Can You Use Any Charger With Any Mobile Phone, Laptop, Camera, or Tablet? 

Every cell phone, laptop, and tablet appear to come with their own charger.  If you are like me, you’ve probably compiled a number of chargers over the years.  So the question becomes: is it safe to use a charger with your phone, notebook, camera, or tablet computer that is not the original manufacturer’s charger which came with the device?

Types of Chargers

In this article, we will concentrate on three types of chargers: notebook chargers, micro USB chargers (these are used with phones, tablets, and cameras), and Apple Lightning Connectors.  While some devices have chargers with a slightly different head or charging cable, these are the most frequent.

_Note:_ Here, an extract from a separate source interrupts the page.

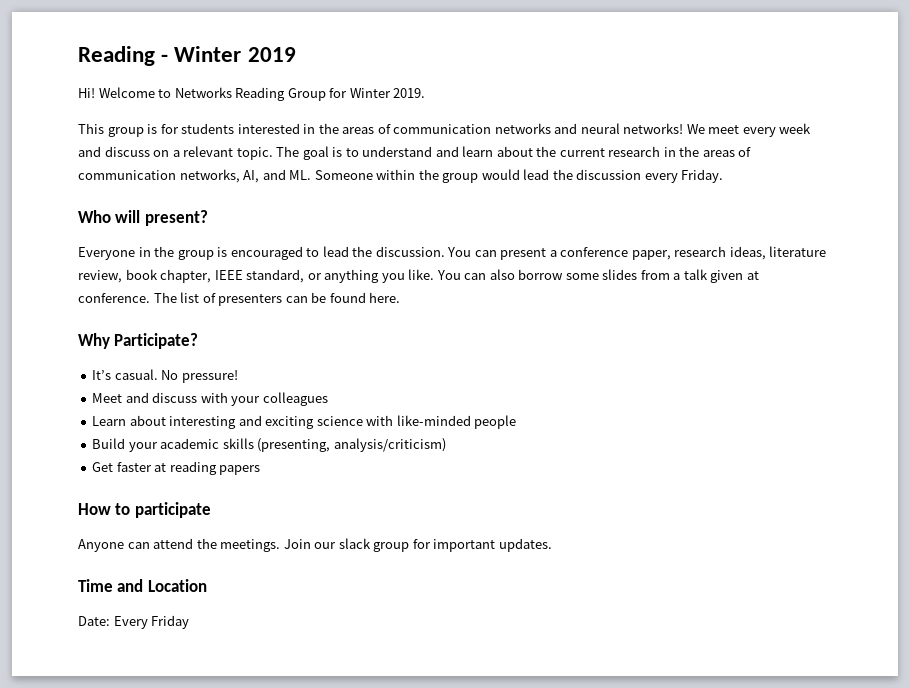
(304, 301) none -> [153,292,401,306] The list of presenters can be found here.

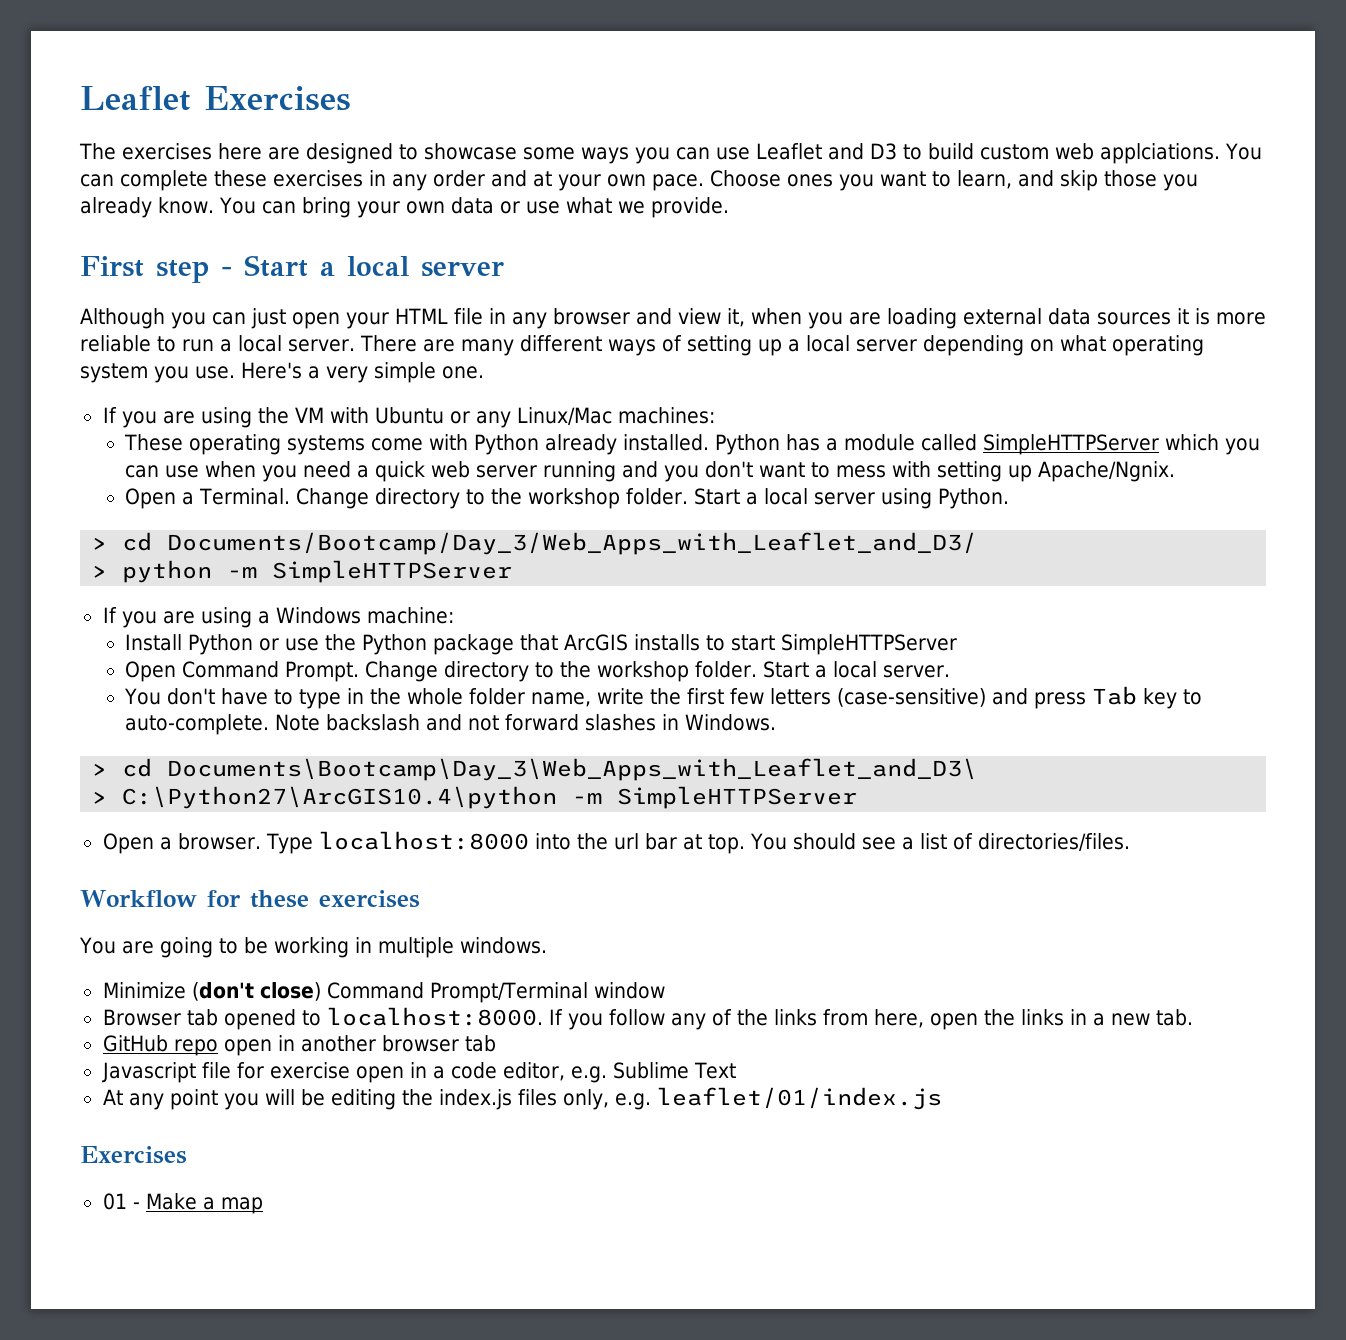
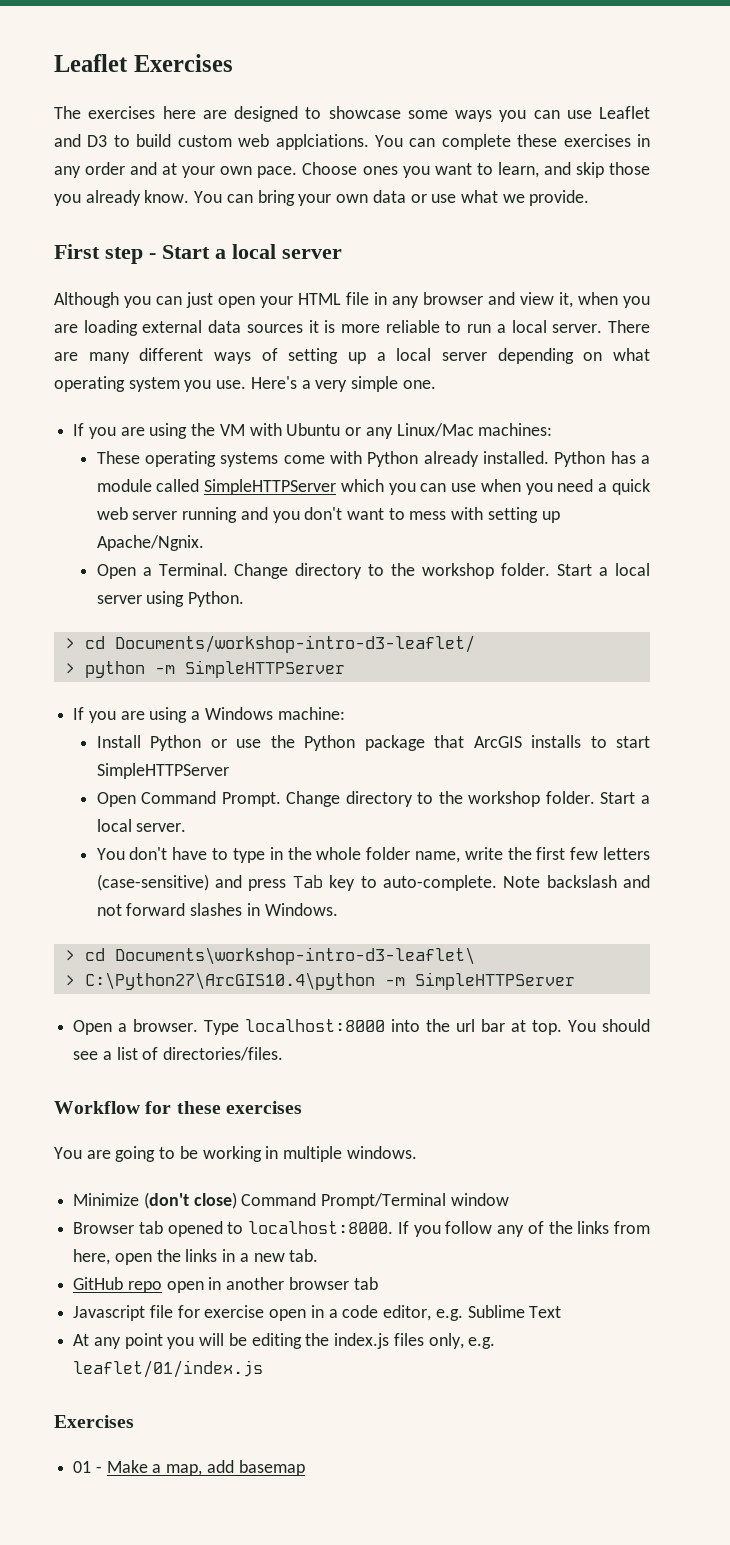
[167,532,978,555] Documents/Bootcamp/Day_3/Web_Apps_with_Leaflet_and_D3/ -> [114,635,475,653] Documents/workshop-intro-d3-leaflet/
[167,758,978,781] Documents\Bootcamp\Day_3\Web_Apps_with_Leaflet_and_D3\ -> [114,947,475,965] Documents\workshop-intro-d3-leaflet\
[220,1197,263,1214] map -> [166,1460,305,1476] map, add basemap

Laptop chargers are fairly unique to the device they include.  However, there can be some generic chargers that boast the capability to be interchanged between notebooks.  This always requires changing of this charger”head” and might not be the best charging amperage or voltage for your device.

Micro USBs are theoretically designed to be interchangeable, and are standard in many smartphones, Android devices, and tablets.  Micro USB chargers typically have the exact same voltage, but may draw various amps.  I will explain this further later and how to know if the charger is safe to use (based on its listed amps and voltage).

Apple Lightning Connectors are standard on all new Apple devices, including iPads and iPods. For older devices using a 30-pin charge port, a connector can be used to charge with the Lightning Connector.

The Plugs Must Be The Same

In order for a charger for use on another device, it’s important that the plug  of the charger (the”head”) fit securely into the charging port of the device.  Micro USBs are the same across the board so far as charging heads, while laptop chargers are usually specific to both make and model.  However, the plug fitting securely is just 1 part of this equation.

Somewhere on the power brick of the charger you will get a label with the charger’s voltage (V) and amperage (A).  For notebook chargers, this charging brick is often halfway down the charger and appears exactly like it sounds — a brick. For other types of chargers, like a smartphone charger, this information is usually located at the bottom of the charger, where it would meet up with the wall.  For the device you are attempting to charge, the voltage and amperage required will be found on the battery that came with the device or on the company’s website.

Voltage is how much power the charger will draw into the apparatus, or how much is being”pushed” to the device by the charger.  A phone will usually pull up to around 5V, while a notebook can pull up to 25V.  A charger must equal the voltage needed by the device. 

Amperage is how fast power is”pulled” into the device, or how much power is used by the device.  The quantity of volts won’t ever change, but the quantity of amps that the system pulls may change based on how hard the unit is working.  The number that you find on the battery that came with your device are the maximum amount of amps that can be pulled by the device.  In order to exchange chargers, the amp number on the charger must equal or exceed the amp number listed on the device’s battery. If a unit is paired with a charger which can’t support the amp necessity, it can burn out the power supply and kill the apparatus.

So if you have a modern USB device (smart phone, tabletcomputer, or camera) you can plug into a high-amperage USB port and enjoy faster charging (as long as the voltage is equal).  *Website Note: if you have an older device, it might not work with USB interfaces that employ the new Battery Charging Specification.

If The Micro USB  Charger’s Voltage Is Not 5v…

Some devices may have their voltage recorded using a plus/minus on it like this: 5v +- 5%.  If this is true, you may use a charger rated at 4.75 to 5.25v because that score is telling you is that the apparatus can take 5v minus 5 percent of 5v = 4.75 volts  OR  5v plus 5 percent of 5v = 5.25 volts.  This means anything between 4.75 t0 5.25v is safe to use (so long as the amperage of the charger is equal to or higher than the device’s listed amperage).

An interesting point to note is chargers provide a higher voltage than the batteries they charge.  That is pretty much how they work.  There has to be a voltage differential to produce the necessary current flow in the correct direction to charge the battery.  If you look at your car, it has a 12V battery, but typical alternators provide 13.8 to 14.4V charging voltage to the battery.

The problem with knockoffs, especially cheap knockoffs, is that they often don’t support the power needs of the apparatus, or aren’t built to keep a steady flow securely.  Overall, it’s best to stick with the charger designed for the device you’re using.

Now You Know How To Safely & Effectively Swap Chargers

I hope this article was able to help you.  Now you know how to safely and effectively use a charger that did not include your smart phone, notebook, camera, tablet, or other device.  Be certain you follow what we said and you should be ready to go!